# Another Young Guy Trying to Learn How to Smoke!



## smokingn00b (Mar 31, 2006)

Hi, my name is Kyle and I live up in Kenosha WI.  I just bought myself a smoker about a month ago and with the cold weather up here I've only had one chance to use it.  I smoked my first rack of ribs and man they were good.  I'm going to try my hand at a couple whole chickens tomorrow (they're brining right now).  I bought a Brinkman electric water smoker.  I know I took the easy way out with electric but I'm learning and hope to move up and on.  I have one quick question though.  Can you use a smoke box on an electric smoker?  If so do I just set it on the coil?  I'd like to use some fruity woods but I can only get them in chips and I don't know if it's the best to spread them amongst the coil.   Thanks for the help.  It's greatly appreciated.


----------



## salmonclubber (Apr 1, 2006)

hello kyle

you can put a cheap alluminum pie pan on top of the burner and fill with chips it should work fine it helps sometimes to dampen the chips a little bit before putting in the smoker welcome to the site and good luck with the chickens cherry wood works good on chickens
salmonclubber


----------



## salmonclubber (Apr 1, 2006)

hey kyle

its me again sorry i gave some bad advice you need to skip the part about dampening the chips being a new smoker you might get the chips to wet and instead of a nice blue smoke your chips will just sit there and boil till all the water is gone i dont want to ruin your chicken for ya so skip the part on dampening the chips again i am sorry 
salmonclubber


----------



## smokingn00b (Apr 1, 2006)

Thanks for the advice, I greatly appreciate it.  I'll let you know how it goes.


----------



## tbloomingdale (Apr 2, 2006)

Glad to see another newbee from Wisconsin. This site is excellent with all kinds of info. I've deffinately learned some new things by reading here!!


----------



## jlloyd99 (Apr 3, 2006)

Welcome Kyle.  So glad you've joind our little smoking family.  This is a great place to learn and share.


----------



## Dutch (Apr 3, 2006)

Greetings, Kyle-glad you found us here at Smoking Meat Forums.  This is a great site and it holds a wealth of information for those willing to learn. The folks here are great at sharing tips and tricks and answering your questions so ask away!


----------



## smokingn00b (Apr 13, 2006)

Alright, my first chickens were okay.  I used cherry wood and I don't think I liked it.  Also, I sort of made up the brine and might have messed that up too.  I'm hoping to smoke another chicken tomorrow.  Does anyone have wood suggestions or maybe a good starting brine recipe?  I appreciate all the help.


----------



## jlloyd99 (Apr 13, 2006)

Hey Kyle, here is a basic brine to get you started and then you can play around with the flavors you add.  
1 quart cool water
1/2 cup Diamond Crystal Kosher Salt
1/2 cup sugar 
Mix in a non-reactive container until dissolved. Substitute 1/4 cup + 2 TBSP Morton Kosher Salt or 1/4 cup table salt for Diamond Crystal.

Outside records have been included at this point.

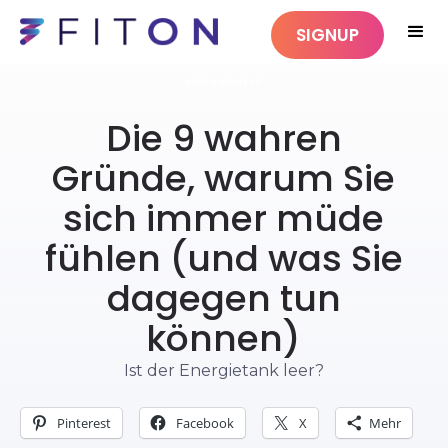
SIGNUP
GESUNDHEIT
Die 9 wahren
Gründe, warum Sie
sich immer müde
fühlen (und was Sie
dagegen tun
können)
Ist der Energietank leer?
Pinterest
Facebook
X
Mehr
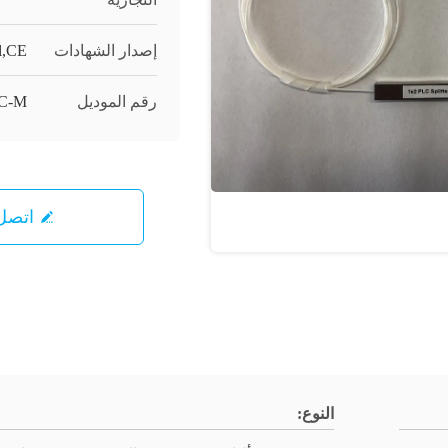
إصدار الشهادات
l,CE
رقم الموديل
C-M
اتصل 
النوع:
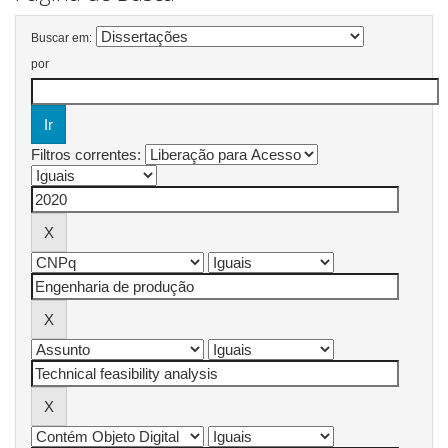
Buscar em:
por
Filtros correntes:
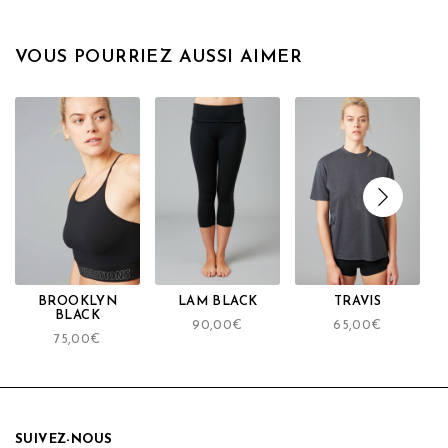
VOUS POURRIEZ AUSSI AIMER
BROOKLYN
LAM BLACK
TRAVIS
BLACK
90,00
€
65,00
€
75,00
€
SUIVEZ-NOUS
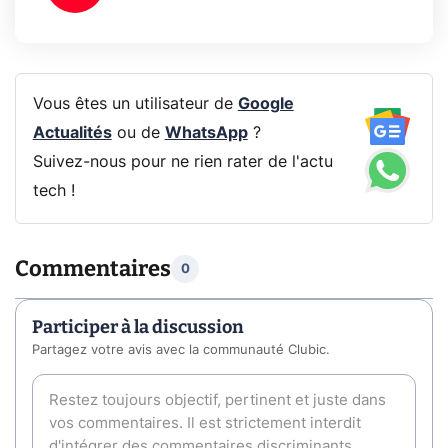
Vous êtes un utilisateur de
Google
Actualités
ou de
WhatsApp
?
Suivez-nous pour ne rien rater de l'actu
tech !
Commentaires
0
Participer à la discussion
Partagez votre avis avec la communauté Clubic.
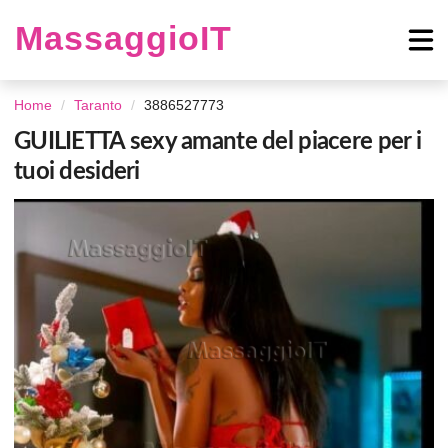
MassaggioIT
Home
Taranto
3886527773
GUILIETTA sexy amante del piacere per i
tuoi desideri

Make 1 quart of brine for each pound of meat, not to exceed 8 quarts (2 gallons). Soak meat for 1 hour per pound, but not less than 30 minutes or longer than 8 hours. If brining multiple pieces, base the brining time on the weight of an individual piece. 

I actually don't brine my chicken, mainly because we always use the beer can chciken method which adds all of the moisture and flavor I'm looking for.  If you've never done a beer can chicken check out the thread in the poultry section about it, you'll get some great ideas.  As far as the wood goes we like a mixture of Hickory and Maple on ours.  Hope the next batch turns out more to your liking.


----------



## smokingn00b (Apr 13, 2006)

I have done beer can chicken but never on a smoker.  I'll check out that thread, thanks for the advice.


----------



## larry maddock (Apr 13, 2006)

yo 00b dude,
i use a electric water smoker all the time.
--its my only smoker.

its so easy to use--it works good!!
its great when the thin blue smoke 
wisps up to the sky.

welcome to the place to be.


----------



## hothead (May 1, 2006)

For chicken ive found apple wood to work the best control the amount of smoke you use on chicken mix in some lump charcoal and smoke your whole chickens for first 15 to 20 min then switck to lump chicken takes smoke quickly  if you like it smokier try to bump it 15 min each time smoking takes practice try not to over smoke in begining work your way up to find what you like good luck my friend and good smokin :D


----------